The single most valuable thing you can do to make the return easy and the bill smaller is to keep clean records as the year runs. A dentist who has logged every fee received and every allowable cost as they went arrives at the return with the numbers ready. A dentist who reconstructs the year from bank statements the night before the deadline both pays more, because forgotten expenses are lost, and risks errors. The return is not the hard part; the bookkeeping behind it is, and it is entirely within your control.
Why the first year catches good dentists out
It is worth naming why this trips up capable, conscientious people, because understanding it is half the defence. The trap is not complexity, it is psychology and timing. For your entire training, tax was invisible: it vanished before your salary reached you, so you never built the habit of setting it aside. Then your first associate income arrives in full, looking like a pay rise, and there is a long gap, often the best part of a year, before any bill appears. In that gap the money gets absorbed into a deposit, a car, a wedding, ordinary living. By the time the bill lands, the cash that should have covered it is gone. Nothing about this requires bad judgement; it is the default outcome of a system that stops deducting your tax and then waits months to ask for it. The dentists who avoid it are simply the ones who were warned, and acted on the warning, before the gap did its work.
The first-year checklist
- Register for Self Assessment as soon as you become self-employed.
- Understand your first January bill includes both the balancing payment and the first payment on account.

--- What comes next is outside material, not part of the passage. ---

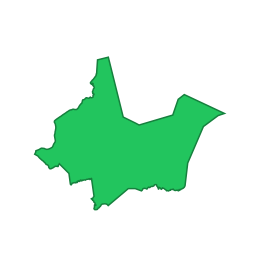 Siguatepeque, Comayagua, Honduras (Mercator projection), rotated 75°
{"feature_id": "27666195B5317078284159", "entity_name": "Siguatepeque", "entity_type": "district", "adm_level": 2, "iso_a3": "HND", "parent_name": "Honduras", "parent_adm1": "Comayagua", "projection": "mercator", "projection_center": [-87.863, 14.653], "detail": "fine", "context": "isolated", "style": "filled", "palette": "green", "viewbox_px": 256, "rotation_deg": 75, "n_neighbors": 0, "source": "geoboundaries", "source_scale": "gbopen_adm2", "svg_char_len": 5599}
<svg xmlns="http://www.w3.org/2000/svg" viewBox="0 0 256 256"><g transform="rotate(75 128 128)"><path d="M201.1,92.9L200.8,92.7L200.7,91.3L200.5,90.4L199.8,89.0L199.1,88.3L198.4,87.8L177.3,79.4L146.1,54.8L139.3,37.7L138.9,31.1L110.3,65.0L113.3,72.1L127.1,81.4L128.0,116.5L125.3,119.4L116.2,129.8L54.5,128.7L54.3,139.8L67.5,144.3L67.7,144.8L68.2,144.9L69.0,145.2L69.4,145.7L70.0,146.5L70.6,147.1L71.0,147.7L71.4,148.2L71.9,148.8L72.2,149.3L72.6,150.2L73.1,150.7L74.3,152.4L74.5,152.5L74.8,152.6L75.3,152.6L75.5,152.5L76.3,151.9L76.4,151.7L76.3,151.4L76.1,151.2L75.6,150.9L75.7,150.6L76.0,150.3L76.4,150.4L77.0,151.1L77.4,151.1L77.7,150.5L77.9,150.4L78.1,150.3L78.5,150.6L79.4,150.2L80.0,150.1L80.3,150.2L80.6,150.3L81.1,151.0L81.4,151.4L82.6,152.0L83.0,152.3L83.3,152.6L83.9,153.0L84.3,153.0L84.5,152.9L84.8,152.8L85.0,152.8L85.5,153.1L85.8,153.0L85.9,152.7L86.1,152.3L86.4,152.1L86.6,152.1L87.2,152.6L87.4,153.0L87.5,153.3L87.9,153.5L88.7,153.6L89.0,153.7L89.2,154.1L89.3,154.6L89.4,155.1L89.3,155.5L89.2,155.9L88.4,156.4L88.4,156.5L88.5,156.6L88.7,156.9L88.9,157.5L89.2,158.1L88.8,158.9L88.6,159.2L88.3,159.8L88.1,160.1L88.0,160.5L88.1,161.0L88.4,161.5L88.8,162.1L89.1,162.8L89.2,163.2L89.1,164.2L89.2,164.5L89.7,164.9L90.7,165.3L90.9,165.5L91.7,166.0L92.1,166.2L92.3,166.6L92.4,167.1L92.6,167.3L93.5,168.6L94.4,169.6L95.4,170.5L95.7,170.7L96.1,171.5L96.4,172.0L96.7,172.5L96.8,173.0L96.5,174.2L96.3,174.8L95.7,175.9L95.6,176.3L95.7,177.3L95.8,177.5L95.8,177.8L95.8,178.2L95.7,178.7L95.8,180.1L96.2,181.0L96.7,182.8L97.3,184.2L98.4,187.6L99.2,189.5L99.4,190.1L99.5,190.6L101.0,194.8L101.8,196.6L102.1,196.9L102.1,197.1L102.3,197.2L102.8,197.5L103.2,197.6L103.6,197.6L104.6,197.3L105.2,197.2L108.0,197.4L109.3,197.7L109.8,197.9L110.6,198.3L111.8,198.8L112.2,199.1L113.1,199.5L114.3,199.9L115.7,200.8L116.4,201.0L117.2,201.1L121.0,201.4L121.5,201.5L122.6,202.0L124.4,204.0L125.9,205.1L126.5,205.6L127.0,206.2L127.1,206.5L127.6,208.5L127.8,210.3L127.8,210.9L127.5,212.3L127.3,212.6L126.8,213.4L126.2,214.0L125.9,214.6L125.2,216.5L125.1,216.8L125.1,217.1L125.3,217.9L125.8,219.6L125.9,220.7L126.0,221.2L126.0,221.7L126.1,222.5L126.1,222.8L127.6,223.5L129.2,224.9L131.2,222.8L131.7,222.3L133.5,221.5L134.4,221.0L137.3,219.1L137.6,218.8L137.8,218.6L137.9,218.4L138.2,218.3L138.7,218.1L138.9,218.0L140.1,217.2L142.0,216.5L142.2,216.3L142.7,215.3L142.9,215.2L143.7,214.8L144.2,214.6L144.5,214.6L145.0,214.7L145.4,214.7L146.4,214.4L146.8,214.3L147.2,213.9L147.3,213.6L147.4,213.1L147.4,212.6L147.1,211.4L147.1,211.0L146.8,210.0L146.3,208.7L146.1,208.2L146.4,207.6L146.5,207.2L146.5,206.6L147.1,205.7L147.0,205.4L146.1,205.0L145.4,204.1L144.8,203.6L156.6,196.8L167.3,198.2L168.0,197.9L168.2,197.7L167.9,197.1L167.3,196.6L167.2,196.5L166.9,196.4L166.9,195.8L166.8,194.6L166.9,194.4L167.0,194.4L167.0,193.7L166.9,193.3L167.0,193.1L167.4,192.8L167.3,192.4L167.2,192.0L167.3,191.7L167.5,191.5L167.5,191.4L167.4,191.1L167.2,191.0L166.8,191.0L166.5,190.9L166.4,190.8L166.4,190.6L166.4,190.4L166.7,189.9L166.6,189.7L166.4,189.6L166.3,189.4L167.0,189.0L167.0,188.9L166.9,188.5L166.2,187.8L166.0,187.5L166.1,187.3L166.8,187.3L166.9,187.1L166.8,186.8L166.7,186.5L166.8,186.5L167.0,186.5L167.1,186.2L166.7,185.6L166.6,185.4L166.8,185.1L166.9,184.9L166.8,184.1L166.8,183.6L166.9,183.4L167.3,182.7L167.3,182.4L167.0,181.9L166.9,181.4L166.9,181.1L167.2,179.7L167.1,179.2L166.9,178.9L166.9,178.7L167.1,178.2L167.8,178.2L167.9,177.8L167.5,177.3L167.2,176.7L167.2,176.4L167.3,176.3L185.2,178.5L185.4,178.9L185.3,179.1L185.2,179.1L185.6,179.2L185.9,179.3L186.4,179.9L186.6,180.1L186.7,180.5L186.8,181.6L186.9,181.8L187.1,181.7L187.5,181.2L187.8,180.8L187.9,180.7L188.1,180.7L188.3,180.7L188.7,180.9L189.2,180.4L189.7,180.0L190.5,180.1L190.8,180.1L191.7,179.4L193.0,179.4L193.5,179.2L194.1,179.0L194.4,179.2L194.4,179.3L194.3,179.5L194.1,179.6L193.5,179.6L193.4,179.7L193.5,180.1L193.7,180.3L196.0,181.0L196.3,181.2L196.7,181.6L197.0,181.7L197.4,181.7L197.7,181.6L198.1,181.4L198.3,181.1L198.4,180.7L198.7,179.4L198.7,179.0L198.6,178.7L198.4,178.3L197.7,177.6L197.7,177.4L197.6,176.8L197.5,176.5L197.0,176.0L196.6,175.1L196.4,174.8L195.5,174.0L195.0,173.1L194.8,172.4L194.9,172.0L195.1,171.0L195.2,170.0L195.8,168.7L196.1,168.3L196.4,168.0L197.0,167.6L197.6,167.3L197.8,167.2L186.6,143.4L188.4,136.7L192.2,131.3L192.1,131.0L191.8,130.5L191.6,130.2L190.6,129.4L190.5,129.0L190.5,128.5L190.4,128.0L190.5,127.7L190.7,127.4L190.8,127.2L190.9,126.9L191.0,126.5L191.2,126.2L191.7,125.8L191.8,125.6L191.8,125.4L191.7,125.1L190.7,124.1L190.5,123.6L190.5,123.4L190.6,123.2L191.1,122.6L191.1,122.2L190.7,121.6L190.5,120.8L190.6,119.9L190.7,119.7L190.8,119.4L190.8,119.2L190.6,118.2L190.5,117.8L189.8,117.3L189.7,117.2L189.9,115.6L190.1,115.2L190.3,115.1L190.5,115.1L190.8,115.2L191.3,115.2L191.7,115.1L192.4,114.7L192.9,114.7L193.2,114.5L193.3,114.4L193.6,114.4L194.5,114.5L194.8,114.4L194.9,114.2L194.5,113.9L193.9,113.8L193.5,113.6L193.4,113.4L193.5,113.3L193.6,113.1L194.6,112.2L195.2,112.0L195.6,111.9L195.8,111.7L195.7,111.4L195.3,110.6L195.2,110.5L194.9,110.4L194.8,110.1L195.4,109.5L195.7,108.9L196.6,108.3L197.6,107.4L198.1,107.2L198.4,107.1L198.6,107.0L198.6,106.7L198.8,106.0L199.3,105.1L199.0,104.0L199.0,103.6L199.1,103.2L198.7,103.0L198.6,102.9L198.5,102.7L198.7,101.9L198.9,101.3L198.8,100.9L198.7,100.5L198.7,100.2L198.8,100.1L199.5,99.8L199.9,99.6L200.1,99.4L200.3,99.1L200.5,98.8L200.6,98.6L200.7,97.6L200.7,97.2L200.7,96.9L200.7,96.6L200.9,96.4L201.7,95.7L201.6,95.1L200.9,94.8L200.7,94.5L200.8,94.4L201.4,94.5L201.5,94.5L201.5,94.2L201.2,93.9L201.1,92.9Z" fill="#22c55e" stroke="#15803d" stroke-width="1.5"/></g></svg>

- Mark 31 January and 31 July as the two payment dates, and fund both.
- Reserve roughly a third of every payment for tax, in a separate account, from day one.
- Do not reduce payments on account unless you genuinely expect lower income.
- Claim every allowable expense to lower both your tax and your payments on account.
- Set up digital bookkeeping early, ready for Making Tax Digital.
- Use a dental accountant for the first return: it sets the pattern for every year after.
The payments-on-account shock is entirely predictable, and that is the good news. It is not a penalty and it is not an error, it is simply the price of a system that no longer deducts your tax for you. See it coming, reserve from the first payment, and your first January as a self-employed dentist becomes a non-event rather than the financial fright that catches so many of your peers.